Demokrasi bunların sayesinde zarar gördüğü gibi  siyaset de itibar ve prestij kaybetmiştir. İleri demokrasi edebiyatı yapanlar, ilerlemiş hazımsızlıklarıyla milli iradeyi baskı altına almaya, milli iradeyi ise çember içine sokmaya çalışmışlardır. Çok şükür ki başaramamış ve amaçlarına da ulaşamamışlardır. Cumhurbaşkanı Erdoğan'ın hem hukuken, hem vicdanen, hem de ahlaken büyük bir yanlışın tarafı olduğunu Türk milleti üzülerek ve hayretler içerisinde izlemiştir. Anayasa’ya aykırı hareket ederek tarafsızlığını hem ihlal hem de imha etmiştir. Şeref ve namus üzerine ettiği yemini herkesin gözleri önünde çiğnemiştir.

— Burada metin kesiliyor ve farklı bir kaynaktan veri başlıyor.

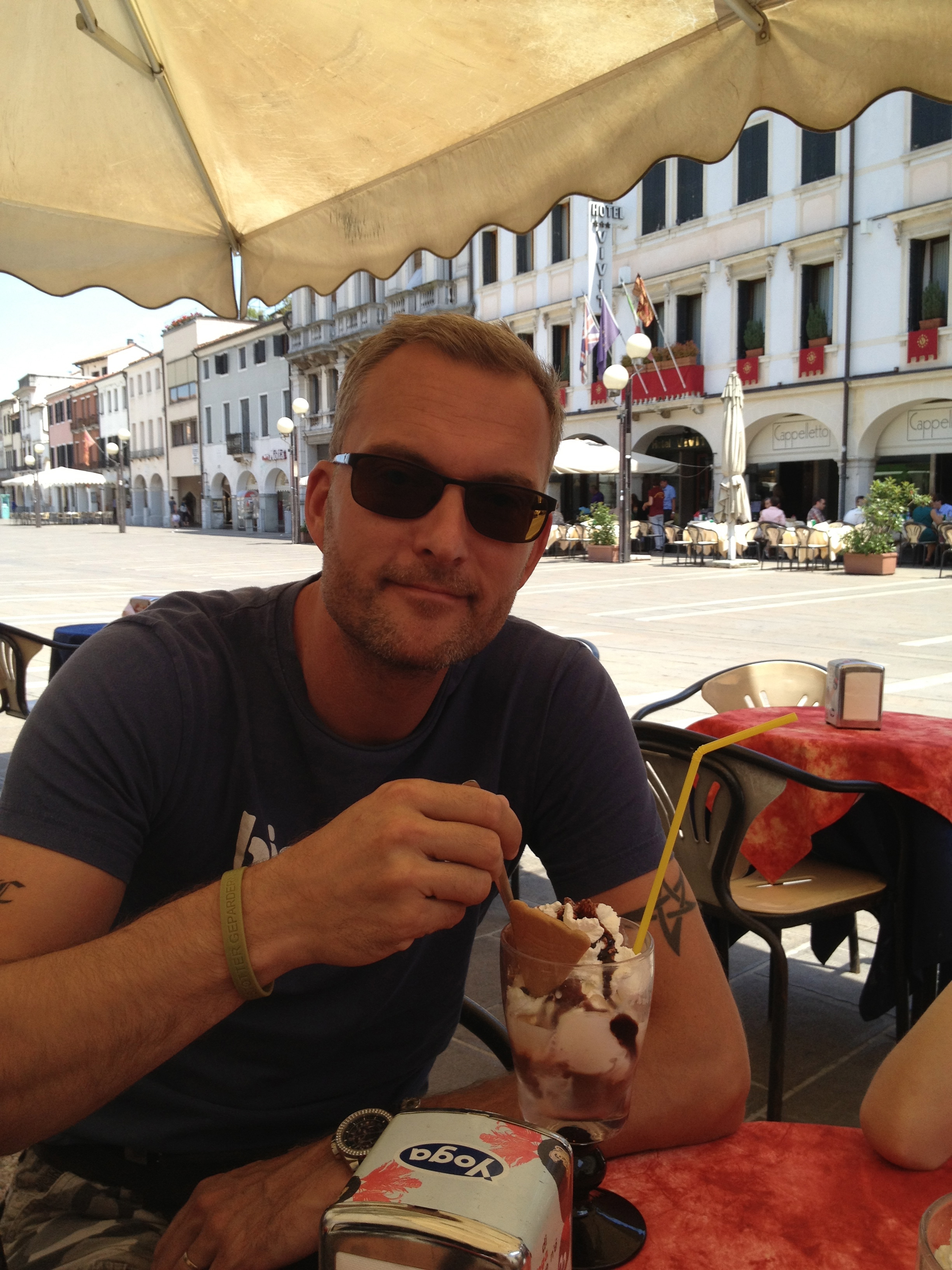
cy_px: 635
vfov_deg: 52.6
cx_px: 476
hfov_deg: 40.7
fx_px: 1283
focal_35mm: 35
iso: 50
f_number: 2.4
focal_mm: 4.28
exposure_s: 1/649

Dolayısıyla taşıdığı makamın saygınlığına da zarar vermiştir. Emininiz ki, AKP’ye oy veren vatandaşlarımız ve AKP yöneticileri de  bundan rahatsızlık duymuşlardır. Erdoğan AKP’deki erimenin önüne geçmek için canını dişine takarak muhalefetle kavga etmekten de geri kalmamıştır. Hakaret ve iftiradan medet ummuş, İmam Hatip Liselerini istismar ettiğiyle kalmamış, Kabe demiş, Kudüs’ü diline dolamıştır. Yetmedi, başörtüsüne sığınmıştır.

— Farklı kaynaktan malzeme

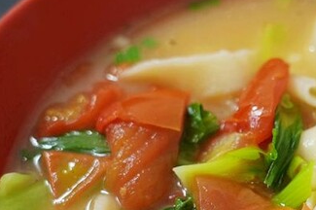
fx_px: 965
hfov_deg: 18.2
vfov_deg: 12.4
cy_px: 176
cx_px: 302
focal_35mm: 110
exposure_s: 1/50
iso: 640
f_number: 4
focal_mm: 42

Eline Yüce Kitabımız Kur’an-ı Kerim’i alarak mitingler düzenlemiş, dini siyasete alet etmekten çekinmeyerek insanlarımızın inançlarını sorgulamıştır. Tıpkı Başbakanlık yaptığı dönemlerde olduğu gibi, önüne geleni suçlamış önüne gelene de saldırmıştır. Biliyorsunuz, her gittiği yerde, her konuştuğu zeminde 400 milletvekili istemiştir. Milletin tarafıyım derken  gönlünde yatan bir aslan olduğunu söyleyerek sandıkta AKP’yi adres göstermiştir. Milletimizin tercih ve seçimi üzerine ipotek koymak için uğraşmıştır. Erdoğan alışılmışın dışında bir Cumhurbaşkanı olacağım demişti, ne var ki aziz milletimiz buna cevaz vermedi, bu aldatmaya şans  tanımadı. Oturmuş, olgunlaşmış ve yerleşmiş teamüllerin dışına taşmasına müsaade edilmedi. 7 Haziran’da yeni Türkiye saplantısı ve savrukluğu duvara tosladı, bozguna uğradı.

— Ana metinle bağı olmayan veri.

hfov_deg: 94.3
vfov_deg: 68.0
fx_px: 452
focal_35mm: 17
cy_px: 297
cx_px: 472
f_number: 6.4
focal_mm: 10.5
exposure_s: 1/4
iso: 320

Erdoğan’ın parlamenter sistemi bekleme odasına alma teşebbüs ve dayatması ağır bir yenilgi aldı. Cumhurbaşkanı olarak meşruiyetini gölgeledi, saygınlığını zedeledi. Erdoğan aslında kendi makamını bizzat kendi fiil ve eylemleriyle tartışmaya açtı.Oysaki Türk milleti, Erdoğan’a 10 Ağustos 2014’de Cumhurbaşkanı olma yetkisini lütfetmişti. Fakat Erdoğan bunu idrak edemedi, özümseyemedi. Dahası bir türlü kabullenemedi, eski hastalıklarından bir türlü arınamadı. Eğer siyasete bu kadar meraklıysa  AKP’nin başından niçin ayrıldı? Milletin adamı sloganı altında kaçak ve karanlık saraya niçin çıktı? Azerbaycan dönüşü uçakta, “Cumhurbaşkanlığı makamının tartışma konusu yapılmasını doğru bulmam” derken, şu işe bakın ki, bu tartışmayı açanın bizatihi kendisinden başkası değildi. Biz bunları nasıl unutalım, Milliyetçi Hareket Partisi’ne söylenmiş ağır hakaretlerini nasıl görmezden gelelim? Erdoğan’ın 7 Haziran’ı başkanlık referandumuna dönüştürme çabasını, devlet baskısıyla ve örtülü ödeneğiyle yürüttüğü seçim propagandalarını nasıl görmezden gelelim? Sonuç olarak, Erdoğan milletimizden talep ettiği desteği alamamıştır.

Türkiye tek adam sultasına izin vermemiştir. Erdoğan'ın Türkiye’yi şirket gibi yönetme arzusu seçimle birlikte ortadan kalkmıştır. Seçim sonuçlarına bakıldığında, Erdoğan’ın meydanlara çıkmasının AKP’ye neler kaybettirdiğini çok iyi görmekteyiz.  AKP lideri sayın Ahmet Davutoğlu'nun da bu tabloyu iyi okuması ve koalisyon çalışmalarında MHP'nin kırmızı çizgilerini dikkate almasını bekliyoruz. Cumhurbaşkanı mutlaka sınırları içerisine çekilmelidir. Çözüm süreci denilen yıkım sürecinden mutlaka vazgeçilmeli, 17-25 Aralık yolsuzluk dosyaları mutlaka soruşturmalı ve hakim önüne çıkarılmalıdır. Yolsuzluğa adı karışan 4 Bakan kesinlikle yüce divanda yargılanmalıdır. Türk milleti MHP'ye bu konuda tarihi bir görev ve sorumluluk vermiştir. Önce ülkem ve milletim diyen MHP, Koalisyonda olsa da olmasa da bunların takipçisi olacaktır.